Start of Block
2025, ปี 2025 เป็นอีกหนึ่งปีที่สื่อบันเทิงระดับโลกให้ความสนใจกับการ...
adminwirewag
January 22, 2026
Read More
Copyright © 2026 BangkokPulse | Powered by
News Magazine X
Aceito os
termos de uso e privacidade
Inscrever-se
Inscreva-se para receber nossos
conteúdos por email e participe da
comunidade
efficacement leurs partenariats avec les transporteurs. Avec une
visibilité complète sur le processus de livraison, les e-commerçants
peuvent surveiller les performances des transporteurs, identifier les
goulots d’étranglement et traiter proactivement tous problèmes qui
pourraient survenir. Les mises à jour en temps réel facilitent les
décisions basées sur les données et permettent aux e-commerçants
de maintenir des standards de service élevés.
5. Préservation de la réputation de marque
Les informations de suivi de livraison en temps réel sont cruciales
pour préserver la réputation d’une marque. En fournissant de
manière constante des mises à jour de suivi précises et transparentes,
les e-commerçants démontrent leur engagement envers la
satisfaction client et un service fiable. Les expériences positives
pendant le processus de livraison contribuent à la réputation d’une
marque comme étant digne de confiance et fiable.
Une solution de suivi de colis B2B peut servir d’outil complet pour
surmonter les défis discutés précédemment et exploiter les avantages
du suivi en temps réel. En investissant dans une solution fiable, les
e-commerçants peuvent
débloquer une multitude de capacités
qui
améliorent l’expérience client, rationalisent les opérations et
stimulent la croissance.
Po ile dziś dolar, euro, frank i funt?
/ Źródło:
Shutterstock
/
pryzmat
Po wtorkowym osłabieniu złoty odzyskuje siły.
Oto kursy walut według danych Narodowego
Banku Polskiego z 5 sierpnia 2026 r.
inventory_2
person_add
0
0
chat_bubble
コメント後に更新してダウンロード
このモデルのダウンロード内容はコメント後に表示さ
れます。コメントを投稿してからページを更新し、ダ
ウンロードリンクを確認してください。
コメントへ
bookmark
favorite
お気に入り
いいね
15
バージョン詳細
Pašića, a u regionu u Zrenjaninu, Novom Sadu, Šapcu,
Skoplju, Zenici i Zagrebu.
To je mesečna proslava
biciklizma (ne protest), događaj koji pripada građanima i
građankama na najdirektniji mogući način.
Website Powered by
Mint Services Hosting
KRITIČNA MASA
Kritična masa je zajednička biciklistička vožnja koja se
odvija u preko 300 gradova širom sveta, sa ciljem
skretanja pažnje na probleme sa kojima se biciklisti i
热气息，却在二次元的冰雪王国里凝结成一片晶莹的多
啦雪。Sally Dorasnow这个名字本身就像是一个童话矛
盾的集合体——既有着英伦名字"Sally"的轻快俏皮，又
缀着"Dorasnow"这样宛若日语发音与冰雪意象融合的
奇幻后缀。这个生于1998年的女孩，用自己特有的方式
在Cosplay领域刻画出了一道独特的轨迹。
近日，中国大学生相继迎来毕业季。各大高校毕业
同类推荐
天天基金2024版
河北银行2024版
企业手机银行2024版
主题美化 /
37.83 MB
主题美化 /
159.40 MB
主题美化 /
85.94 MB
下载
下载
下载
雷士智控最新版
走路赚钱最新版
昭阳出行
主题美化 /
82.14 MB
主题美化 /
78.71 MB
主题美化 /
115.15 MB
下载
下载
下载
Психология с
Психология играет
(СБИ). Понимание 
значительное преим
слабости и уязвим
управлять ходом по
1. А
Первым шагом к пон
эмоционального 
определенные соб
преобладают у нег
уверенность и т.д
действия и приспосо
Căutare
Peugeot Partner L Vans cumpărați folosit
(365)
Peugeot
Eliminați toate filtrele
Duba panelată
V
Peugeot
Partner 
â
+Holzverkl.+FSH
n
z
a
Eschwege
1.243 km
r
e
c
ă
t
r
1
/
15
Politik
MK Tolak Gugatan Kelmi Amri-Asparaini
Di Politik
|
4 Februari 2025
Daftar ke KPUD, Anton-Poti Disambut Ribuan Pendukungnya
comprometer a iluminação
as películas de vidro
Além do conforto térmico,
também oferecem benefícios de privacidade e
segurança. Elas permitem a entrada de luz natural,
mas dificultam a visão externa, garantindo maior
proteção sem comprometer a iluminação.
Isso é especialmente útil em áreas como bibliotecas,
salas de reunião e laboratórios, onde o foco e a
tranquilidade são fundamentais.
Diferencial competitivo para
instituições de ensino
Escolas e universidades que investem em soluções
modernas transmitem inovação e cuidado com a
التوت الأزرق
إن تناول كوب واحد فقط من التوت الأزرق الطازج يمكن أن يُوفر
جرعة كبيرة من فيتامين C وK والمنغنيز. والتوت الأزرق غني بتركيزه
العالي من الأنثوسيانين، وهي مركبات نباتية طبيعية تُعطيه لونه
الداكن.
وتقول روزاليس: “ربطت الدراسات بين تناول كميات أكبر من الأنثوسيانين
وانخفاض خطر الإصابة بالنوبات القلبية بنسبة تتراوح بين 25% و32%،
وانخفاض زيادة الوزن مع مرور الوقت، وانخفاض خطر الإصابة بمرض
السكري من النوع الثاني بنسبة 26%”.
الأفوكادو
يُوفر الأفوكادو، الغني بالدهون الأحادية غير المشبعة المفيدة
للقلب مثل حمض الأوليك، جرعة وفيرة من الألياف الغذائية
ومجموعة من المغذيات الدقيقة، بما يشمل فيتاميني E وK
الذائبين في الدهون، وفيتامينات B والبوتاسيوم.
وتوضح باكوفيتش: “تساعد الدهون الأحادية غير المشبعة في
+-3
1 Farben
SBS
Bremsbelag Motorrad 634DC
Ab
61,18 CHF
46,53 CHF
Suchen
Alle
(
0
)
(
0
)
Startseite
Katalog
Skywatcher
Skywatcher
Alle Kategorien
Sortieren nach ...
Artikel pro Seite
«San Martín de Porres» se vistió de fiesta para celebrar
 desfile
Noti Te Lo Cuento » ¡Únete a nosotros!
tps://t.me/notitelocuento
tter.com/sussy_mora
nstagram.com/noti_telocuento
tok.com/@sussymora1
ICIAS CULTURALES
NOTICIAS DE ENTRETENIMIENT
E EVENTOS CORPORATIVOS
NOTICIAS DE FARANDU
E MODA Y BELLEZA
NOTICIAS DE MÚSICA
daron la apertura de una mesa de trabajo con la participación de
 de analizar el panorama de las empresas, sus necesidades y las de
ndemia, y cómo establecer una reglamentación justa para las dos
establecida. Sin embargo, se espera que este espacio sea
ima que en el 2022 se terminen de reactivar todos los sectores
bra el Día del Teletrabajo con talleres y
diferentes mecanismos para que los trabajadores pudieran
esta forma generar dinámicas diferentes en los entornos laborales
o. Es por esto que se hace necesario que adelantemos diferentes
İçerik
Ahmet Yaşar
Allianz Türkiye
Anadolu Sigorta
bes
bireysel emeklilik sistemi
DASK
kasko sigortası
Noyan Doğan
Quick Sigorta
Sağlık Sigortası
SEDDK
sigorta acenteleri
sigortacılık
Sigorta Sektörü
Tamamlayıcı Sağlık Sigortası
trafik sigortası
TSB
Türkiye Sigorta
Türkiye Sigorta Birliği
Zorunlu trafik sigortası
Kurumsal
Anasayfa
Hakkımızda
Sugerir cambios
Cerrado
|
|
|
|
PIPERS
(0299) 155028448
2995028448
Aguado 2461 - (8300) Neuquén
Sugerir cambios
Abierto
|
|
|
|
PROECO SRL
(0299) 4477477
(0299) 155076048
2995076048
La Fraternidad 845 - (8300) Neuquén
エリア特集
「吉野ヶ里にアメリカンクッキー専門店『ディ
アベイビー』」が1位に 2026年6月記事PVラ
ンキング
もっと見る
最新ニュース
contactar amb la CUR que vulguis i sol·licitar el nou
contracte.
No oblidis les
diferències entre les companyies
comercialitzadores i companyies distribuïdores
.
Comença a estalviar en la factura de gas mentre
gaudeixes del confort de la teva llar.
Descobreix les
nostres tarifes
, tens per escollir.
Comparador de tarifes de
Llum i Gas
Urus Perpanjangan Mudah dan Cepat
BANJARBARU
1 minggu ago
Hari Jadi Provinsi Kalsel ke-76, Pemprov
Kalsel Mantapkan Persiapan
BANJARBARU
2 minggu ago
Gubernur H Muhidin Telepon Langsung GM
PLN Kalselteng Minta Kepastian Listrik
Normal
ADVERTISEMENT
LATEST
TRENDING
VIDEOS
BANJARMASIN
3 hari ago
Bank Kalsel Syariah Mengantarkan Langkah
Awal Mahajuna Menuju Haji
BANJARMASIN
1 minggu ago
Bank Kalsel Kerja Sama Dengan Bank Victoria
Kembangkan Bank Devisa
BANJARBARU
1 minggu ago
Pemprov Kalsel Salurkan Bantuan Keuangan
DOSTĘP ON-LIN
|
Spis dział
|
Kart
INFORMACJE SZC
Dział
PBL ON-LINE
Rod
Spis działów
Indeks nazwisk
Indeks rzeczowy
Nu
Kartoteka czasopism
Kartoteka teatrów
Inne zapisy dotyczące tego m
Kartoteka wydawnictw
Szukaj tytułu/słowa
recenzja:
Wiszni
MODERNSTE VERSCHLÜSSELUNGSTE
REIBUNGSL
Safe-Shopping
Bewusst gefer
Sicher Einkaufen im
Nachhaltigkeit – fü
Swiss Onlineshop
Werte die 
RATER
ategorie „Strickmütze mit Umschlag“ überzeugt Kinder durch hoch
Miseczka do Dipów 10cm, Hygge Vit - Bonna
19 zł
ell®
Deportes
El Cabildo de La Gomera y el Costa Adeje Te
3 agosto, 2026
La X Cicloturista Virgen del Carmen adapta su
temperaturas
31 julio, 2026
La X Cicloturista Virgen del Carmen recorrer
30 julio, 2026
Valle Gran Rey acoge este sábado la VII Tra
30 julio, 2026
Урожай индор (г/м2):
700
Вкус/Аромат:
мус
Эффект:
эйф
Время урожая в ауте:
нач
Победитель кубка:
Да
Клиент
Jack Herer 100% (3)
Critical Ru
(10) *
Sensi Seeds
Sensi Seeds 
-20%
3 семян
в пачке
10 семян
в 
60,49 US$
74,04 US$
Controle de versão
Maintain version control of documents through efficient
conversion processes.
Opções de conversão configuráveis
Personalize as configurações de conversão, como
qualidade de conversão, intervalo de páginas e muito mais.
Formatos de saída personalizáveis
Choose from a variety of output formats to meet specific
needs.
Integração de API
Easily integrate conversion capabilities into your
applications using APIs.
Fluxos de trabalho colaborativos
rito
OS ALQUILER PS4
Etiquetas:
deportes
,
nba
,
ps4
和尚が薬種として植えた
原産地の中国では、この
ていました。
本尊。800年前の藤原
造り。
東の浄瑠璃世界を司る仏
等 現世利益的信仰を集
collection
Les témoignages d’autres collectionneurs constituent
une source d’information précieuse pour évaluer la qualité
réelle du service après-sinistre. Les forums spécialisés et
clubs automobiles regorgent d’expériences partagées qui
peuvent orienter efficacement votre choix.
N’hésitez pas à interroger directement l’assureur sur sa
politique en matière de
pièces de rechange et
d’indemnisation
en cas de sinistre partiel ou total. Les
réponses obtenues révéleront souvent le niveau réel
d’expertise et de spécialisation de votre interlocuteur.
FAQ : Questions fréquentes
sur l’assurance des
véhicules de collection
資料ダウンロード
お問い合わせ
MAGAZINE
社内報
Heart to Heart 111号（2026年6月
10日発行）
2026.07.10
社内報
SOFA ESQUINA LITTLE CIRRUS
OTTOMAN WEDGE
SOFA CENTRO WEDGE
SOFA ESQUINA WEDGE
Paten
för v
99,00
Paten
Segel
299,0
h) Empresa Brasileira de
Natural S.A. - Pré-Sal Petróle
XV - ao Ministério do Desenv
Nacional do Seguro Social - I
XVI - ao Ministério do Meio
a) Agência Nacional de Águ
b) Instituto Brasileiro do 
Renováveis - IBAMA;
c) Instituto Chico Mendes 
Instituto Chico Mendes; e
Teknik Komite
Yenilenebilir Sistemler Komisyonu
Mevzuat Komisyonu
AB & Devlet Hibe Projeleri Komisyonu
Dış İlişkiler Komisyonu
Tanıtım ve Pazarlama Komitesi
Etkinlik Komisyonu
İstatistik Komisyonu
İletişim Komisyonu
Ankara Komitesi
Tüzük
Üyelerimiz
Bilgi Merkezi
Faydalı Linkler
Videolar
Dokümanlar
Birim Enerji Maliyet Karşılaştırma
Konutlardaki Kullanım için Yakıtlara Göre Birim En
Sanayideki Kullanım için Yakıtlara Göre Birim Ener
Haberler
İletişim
End of Block
**Work to complete**
Across all of the material above, how many lines contain the word "Powered"? Only the number should be given.

**Solution for this problem**
2